Atau sesimpel gosipin orang deh. Ngomongin si anu yang gonta ganti cowok tiap minggu dan suudzon kalo dia bukan cewek baik-baik. Padahal kenal sama si anu juga cuma sekedar kenal aja, bukan porsi saya menghakimi dia seperti apa kalau tidak cukup mengenal dia. Atau ngomongin Ariel Peterpan dan video pornonya deh, sekedar informasi sih boleh aja, tapi mengecap Ariel cowok brengsek juga bukan porsi saya deh kayaknya. Gue koar-koar tentang betapa brengseknya Ariel, padahal kalau semua yang melakukan di video porno itu melakukan hubungan intim atas kesepakatan dua belah pihak, ya sah-sah aja dong, seksualitas kan sesuatu yang sifatnya amat pribadi. Yang disalahkan ya pengedarnya. Eh kejauhan ya kayaknya sampe ngebahas Ariel segala hehe.
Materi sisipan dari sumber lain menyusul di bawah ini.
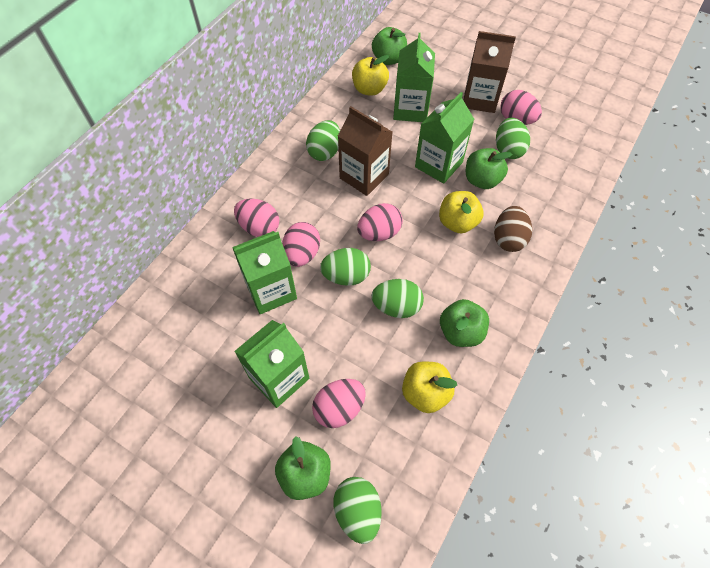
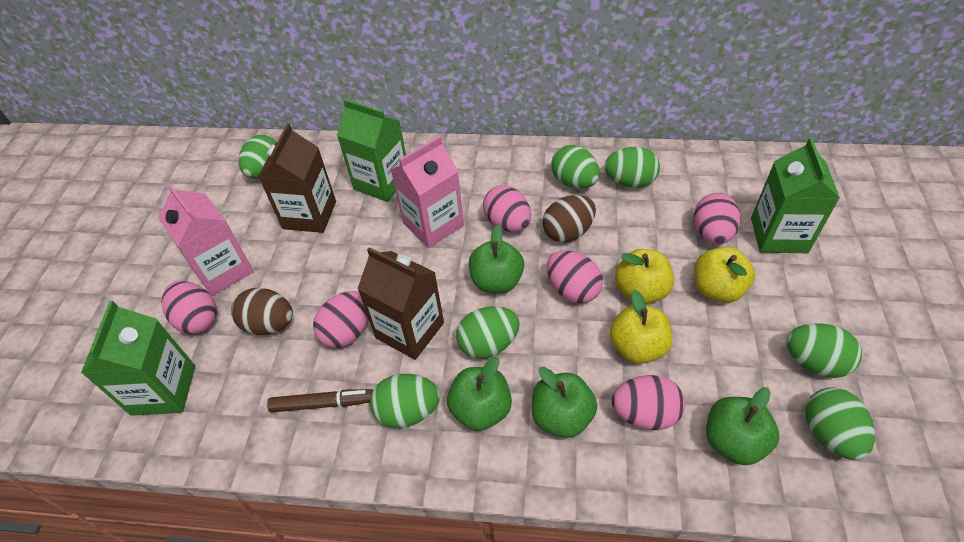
brown egg: 1 -> 2
brown marker: 0 -> 1
green carton: 4 -> 3
green egg: 5 -> 7
pink carton: 0 -> 2
pink egg: 5 -> 6

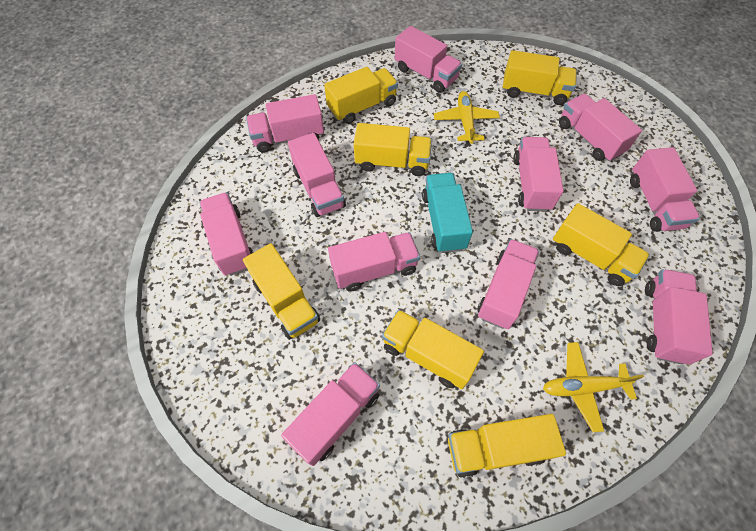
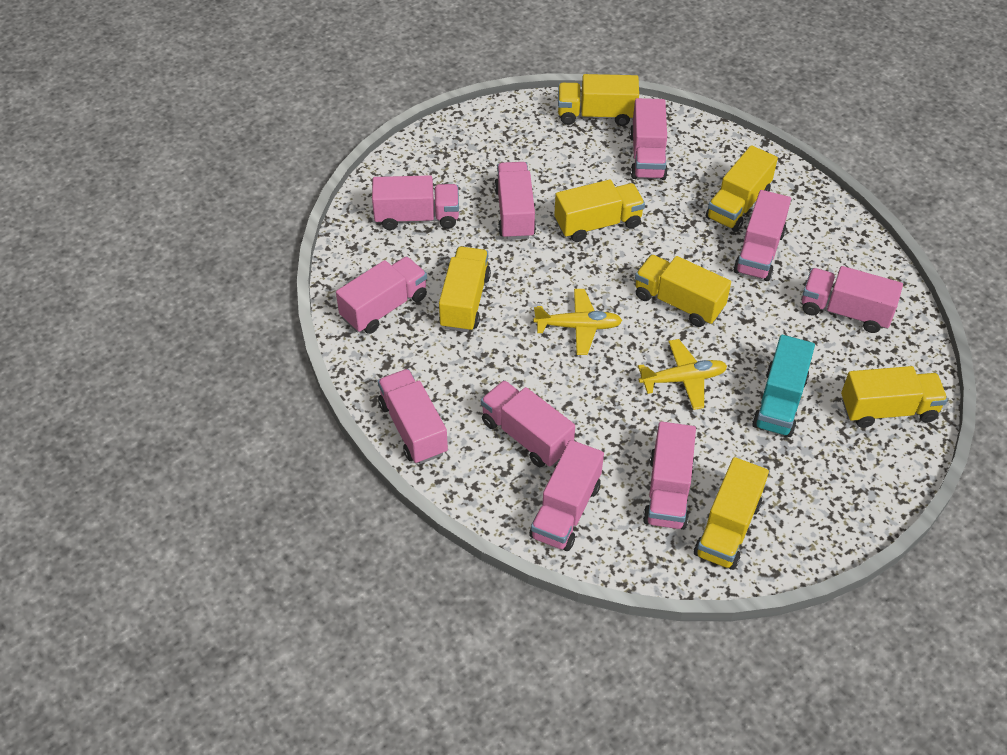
pink truck: 11 -> 10

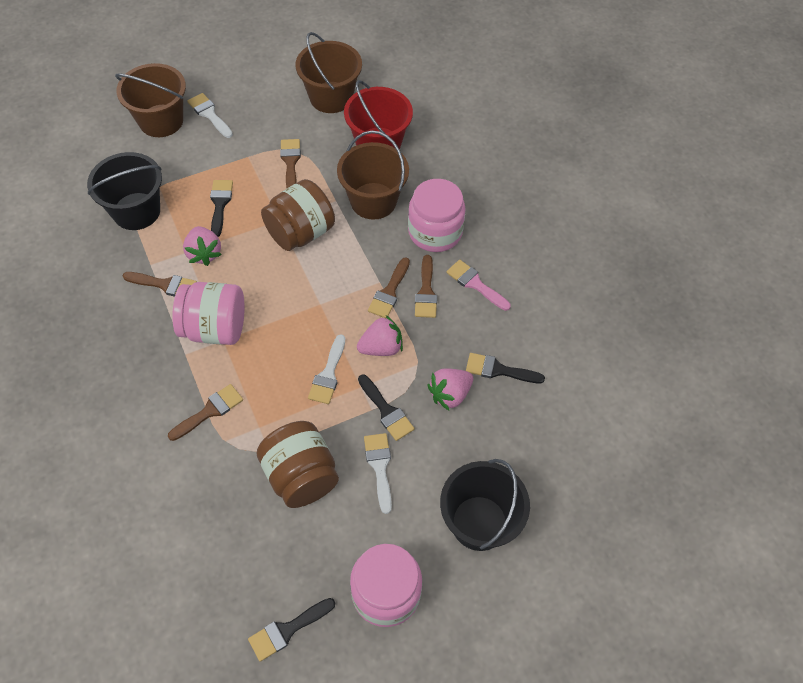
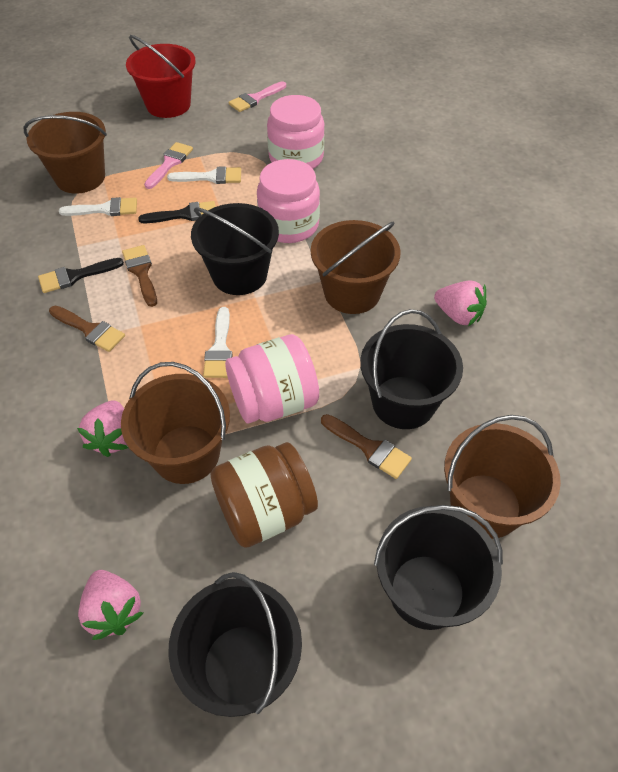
black brush: 4 -> 2
black bucket: 2 -> 4
brown brush: 5 -> 3
brown bucket: 3 -> 4
brown jar: 2 -> 1
pink brush: 1 -> 2

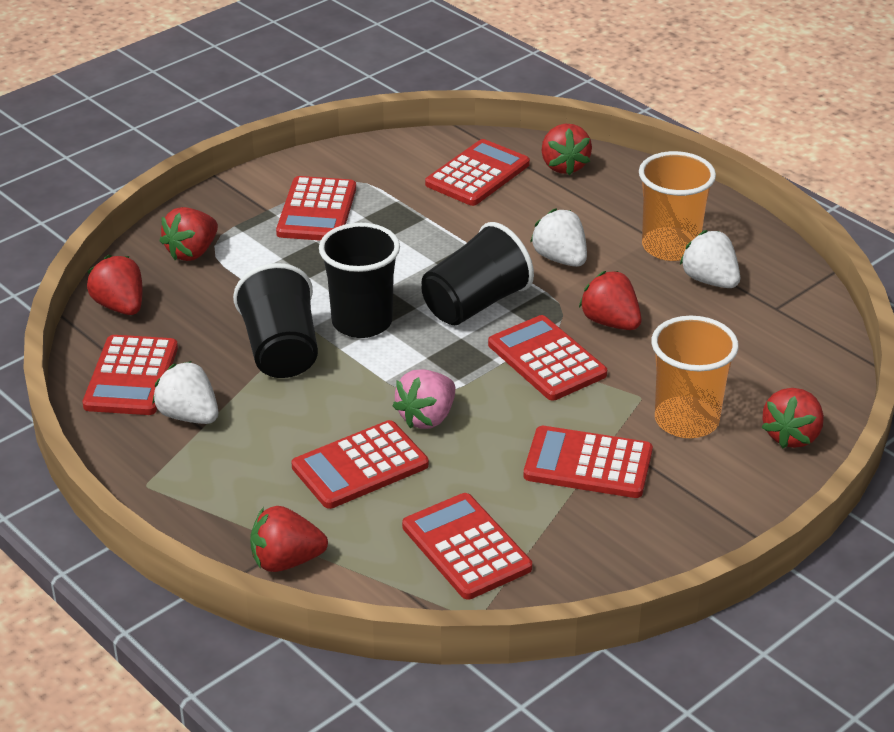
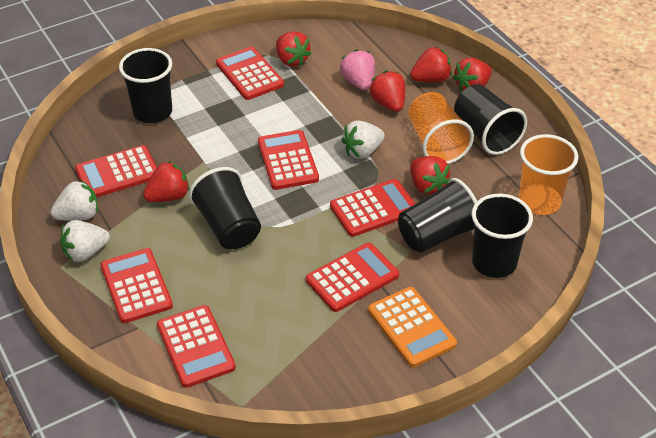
black cup: 3 -> 5
orange calculator: 0 -> 1

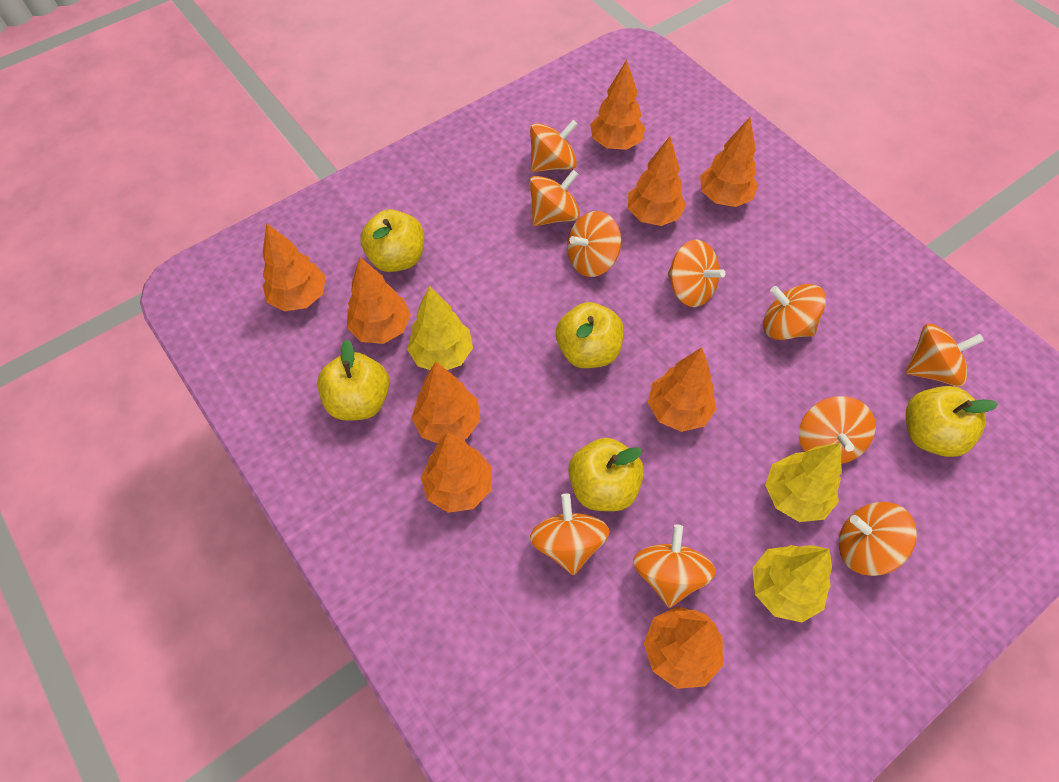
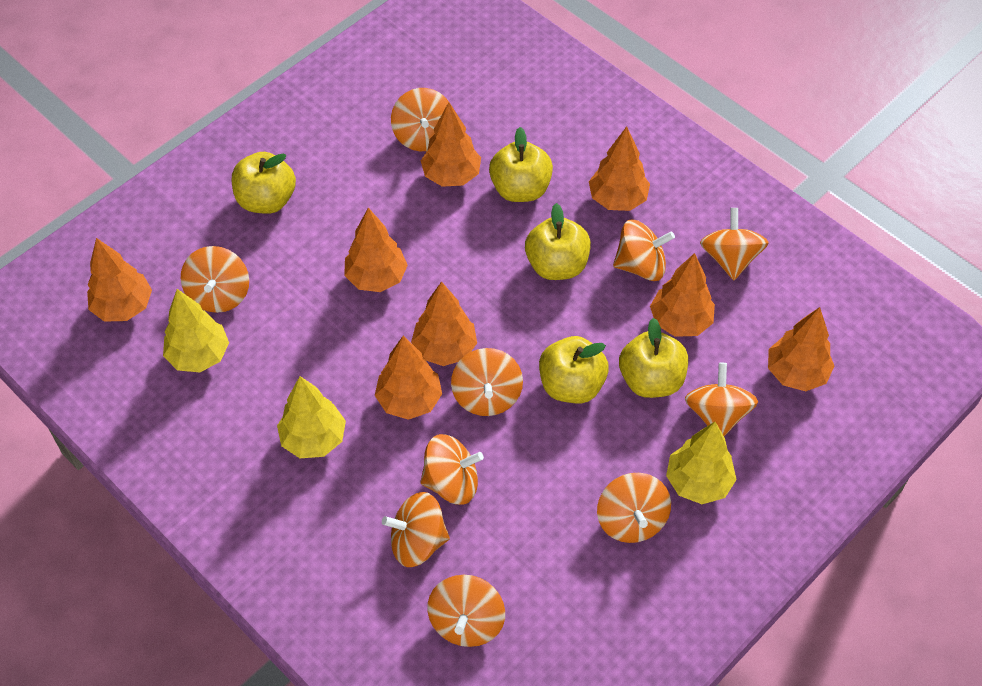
orange tree: 9 -> 8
Padahal ada banyak porsi yang memang porsi saya yang tidak saya lakukan. Misalnya, karena sekarang di rumah gak ada pembantu, saya harus mengurusi urusan rumah dan gak bisa leha-leha aja liburan ini. Kadang saya mengeluh capek karena merasa jadi saya yang harus mengurus semuanya, tapi sebenarnya itu porsi saya kan sebagai anak? Untuk membantu orang tua? Toh dari kecil dulu ibu saya mengurus rumah sambil bekerja  di luar rumah, sambil membesarkan saya dan kakak saya juga, dan ibu saya gak mengeluh. Atau misalnya lagi, porsi saya untuk selalu mengapresiasi dan mendukung teman-teman baik saya. Saya pernah merasa tidak nyaman dengan beberapa teman-teman dekat saya di kampus karena saya merasa mereka tidak cukup mengapresiasi dan mendukung saya, sekedar memuji pun jarang, yang ada cuma  bercanda saling cela. Tapi apakah saya juga sudah menjalankan porsi saya sebagai teman yang baik? Apakah sayacukup mengapresiasi mereka? Memuji alih-alih mencela? Nggak juga tuh. Saya malah lebih sering memuji dan mengapresiasi orang-orang yang tidak segitu dekatnya sama saya. Saya lupa bahwa teman-teman dekat saya bagaimana pun mereka, adalah teman-teman yang ada di sisi saya, dan daripada berpikir tentang teman-teman saya di masa lalu yang menurut saya lebih baik, lebih baik saya bersyukur dan berusaha menjalankan porsi saya sebagai seorang teman dekat. Jika mereka tidak mengapresiasi, maka saya harus mulai mengapresiasi. Percaya saja bahwa porsi yang saya lakukan adalah porsi yang akan saya terima, bahkan mungkin lebih, secara positif. Bukan berarti kita jadi tidak boleh berpendapat tentang masalah orang lain, mungkin berpendapat sudah cukup sebagai porsi "orang luar", tapi menghakimi nggak deh kayaknya. Prioritasnya adalah menjalankan porsi masing-masing, dengan sesuai, baik porsi sebagai diri sendiri, sebagai teman, sebagai sahabat, sebagai keluarga, atau sebagai "orang luar". Bagaimana kita tahu porsi seberapa yang sesuai? Sebagai orang luar jelas batasan kita adalah tidak menghakimi, tapi sebagai orang dekat, menurut saya banyak-banyaklah mencari tahu diri dan sudut pandang orang yang dekat dengan kita, maka kita akan tahu seberapa besar porsi kita :)

Ah, seandainya setiap orang berusaha menjalankan porsinya masing-masing dengan sesuai, tentu hidup rasanya akan lebih ringan. Saya mau mencoba menjalankan porsi saya dengan sesuai, dan membuat hidup saya jadi lebih nyaman. How about you? ;).